こんな感じで、ただ原作にあるという理由だけで、こんな違和感しかないようなシーンがあって、私にはこれが良作とは思えなかったです。。。

とはいえ①主人公の成長というのはブレずに描けているので、この点において、この映画を高く評価する方がいるというのは、理解できます。
また、②自転車関連シーンの説得力という部分も、、、まぁ悪くないような、、、気がしなくもないような、どうなんでしょう。(笑)

最後歯切れが悪くなりましたが、僕は気になっちゃったんです。


自転車映画として・・・気になる俺が悪いんだろうな

はい、②自転車関連のシーンについて、きになっちゃったポイントをいくつかに分けてみていきます。

ライディング的な部分ですが、やっぱり素人くさいと感じちゃうシーンが多いっすわ。
これに関しては、スポーツ車に乗らない方なら感じない程度には乗れているようにも見えるので、気にする俺が悪いんだろうとは思うけど、せっかくだから書かせてくれ。(笑)

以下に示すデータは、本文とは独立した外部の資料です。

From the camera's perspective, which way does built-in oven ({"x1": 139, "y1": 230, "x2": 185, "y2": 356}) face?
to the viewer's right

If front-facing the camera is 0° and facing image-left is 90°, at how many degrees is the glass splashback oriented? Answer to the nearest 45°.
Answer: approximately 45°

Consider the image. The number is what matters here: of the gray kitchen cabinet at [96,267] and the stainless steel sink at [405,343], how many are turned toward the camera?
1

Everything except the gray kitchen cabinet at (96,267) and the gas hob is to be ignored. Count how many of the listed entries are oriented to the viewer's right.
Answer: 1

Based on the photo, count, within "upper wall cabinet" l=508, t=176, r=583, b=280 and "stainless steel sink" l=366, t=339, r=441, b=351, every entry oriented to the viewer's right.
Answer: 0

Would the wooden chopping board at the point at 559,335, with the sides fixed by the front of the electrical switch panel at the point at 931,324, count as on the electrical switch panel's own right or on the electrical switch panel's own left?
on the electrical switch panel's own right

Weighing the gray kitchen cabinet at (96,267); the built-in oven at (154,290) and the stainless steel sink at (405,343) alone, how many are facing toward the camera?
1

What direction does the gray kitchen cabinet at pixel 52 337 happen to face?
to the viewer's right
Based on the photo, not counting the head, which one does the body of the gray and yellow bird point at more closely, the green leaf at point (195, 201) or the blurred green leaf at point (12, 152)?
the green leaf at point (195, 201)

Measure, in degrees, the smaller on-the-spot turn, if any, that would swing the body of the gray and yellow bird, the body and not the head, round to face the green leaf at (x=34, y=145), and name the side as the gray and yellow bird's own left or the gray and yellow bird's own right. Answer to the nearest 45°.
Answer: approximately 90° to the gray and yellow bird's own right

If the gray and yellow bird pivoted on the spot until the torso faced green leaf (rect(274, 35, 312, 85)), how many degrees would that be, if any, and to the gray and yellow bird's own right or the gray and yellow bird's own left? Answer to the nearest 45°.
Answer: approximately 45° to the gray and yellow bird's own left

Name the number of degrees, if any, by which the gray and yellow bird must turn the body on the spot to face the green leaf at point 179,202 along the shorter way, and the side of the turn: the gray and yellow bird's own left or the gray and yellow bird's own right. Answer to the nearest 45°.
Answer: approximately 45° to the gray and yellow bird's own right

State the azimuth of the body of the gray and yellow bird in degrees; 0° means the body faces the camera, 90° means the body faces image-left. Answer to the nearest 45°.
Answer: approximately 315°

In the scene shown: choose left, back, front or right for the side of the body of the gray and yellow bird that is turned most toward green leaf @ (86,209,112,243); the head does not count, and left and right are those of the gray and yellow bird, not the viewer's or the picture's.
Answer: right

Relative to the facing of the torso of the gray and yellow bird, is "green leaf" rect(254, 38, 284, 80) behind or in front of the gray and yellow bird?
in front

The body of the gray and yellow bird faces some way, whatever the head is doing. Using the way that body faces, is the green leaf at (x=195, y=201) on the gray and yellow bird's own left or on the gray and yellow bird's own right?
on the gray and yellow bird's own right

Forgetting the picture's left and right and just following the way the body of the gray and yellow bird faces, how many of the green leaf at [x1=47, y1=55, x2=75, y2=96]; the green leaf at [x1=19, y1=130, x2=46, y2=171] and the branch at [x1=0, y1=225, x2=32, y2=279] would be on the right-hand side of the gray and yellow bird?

気になるところたくさんあったんだけど、一番はやっぱり小野田君のハイケイデンス走法。実写として見せられるとちょっと無理があるし、無理してるのが映像として伝わってきちゃうんですよ。
どういうことかというと、ケイデンス上げ過ぎると足がついていかなくて、お尻が跳ねちゃうんです。慣れてない人だとケイデンス100とかでも跳ねちゃうし、うまい人だと120越えても跳ねないんです。下は参考動画。

で、映画の小野田君だけど。。。跳ねちゃってるんだよね。(笑)
あれ見ちゃうと、あっ無理してんだなとか思っちゃうんですよ。まぁ、自転車乗らない人からすれば、感じない程度なのかもしれないですけどね。こればっかりは私には分からないので、分かる方いたらコメントで教えてほしいくらいです。

次に、自転車そのもの。
これに関しては、おおむね原作を忠実に再現していて、変に思うことはなかったです。小野田君のママチャリを除いて・・・。
劇中で寒咲幹が小野田君のママチャリにフロントディレーラー付けたって簡単に言うんだけどさ、ってことはBB変えて、クランク変えて、シフター装着して、テンショナー付けてって思い付きでできる作業じゃないぞ。(笑)
というか、チェーンどうしてんだろ?厚歯?だったら、変速スムーズにいくのか?とか余計な思考が入っちゃって映画に集中できない!(笑)
ちなみに、映画で使用した実車の構成がワイズロードに載っていたので、リンクを貼っておきます。気になる方は参考に改造してみてもいいんじゃないでしょうか。


最後に、レース的な部分。

コレについて県予選の所で、不覚にも大爆笑してしまいました。
田所さんを逃げに入れたのに、なぜか鳴子くんに集団けん引を命じる金城。逃げにメンバー入れた意味ねぇ!!!!金城、お前無能か!
しかも、鳴子くんまさかの全力引き!!!!

さらに、田所さん逃げで他のチーム振り落として単独先行するシーンがあるんですよ!てことは、集団引かなければ逃げ切り勝利できてたじゃねぇか!(笑)

もう完全に自転車コントでした。(笑)

で、勝負どころの山に入って総北を他のチームが邪魔するみたいなところなんだけど、「いやっ、逃げ吸収してなくない!?」っていうね。お前らが逃げを追わないと、田所さん逃げ切っちゃうだろ!(笑)


まぁこれで、最後にしますが小野田君の100人抜きのシーンはそこまで気にならなかったです。というのも、エヴェネプールって選手が同じように勝負どころの坂の前で落車に巻き込まれて、そっからマジで100人くらい抜いたことがあったからです。日本語字幕の動画があったので、載せておきます。

映像はここで終わっていますが、こっから先頭に追い付いて、最後の20キロから一人抜け出して単独勝利という小野田君も真っ青な勝ち方しています。しかも、このレースはなんとジュニアの世界選手権です。(笑)


まとめ 映画って難しい

今回の映画は主人公の成長をしっかり描けていて、自転車レースも(雑な言い回しで恐縮ですが)素人にはバレない程度に迫力ある映像にできていると思います。ただ、どうしても細かい部分の違和感、あり得なさがノイズとなってしまうような作品でした。

まぁ、ぶっちゃけると、人気漫画の実写化・ジャニーズ主演という地雷臭しかしない映画ということを考えれば、まぁよくやっているのかもしれないですね。

ジャニーズか橋本環奈が好きで、自転車に全く興味なく、細かいこと気にしない方にはオススメです。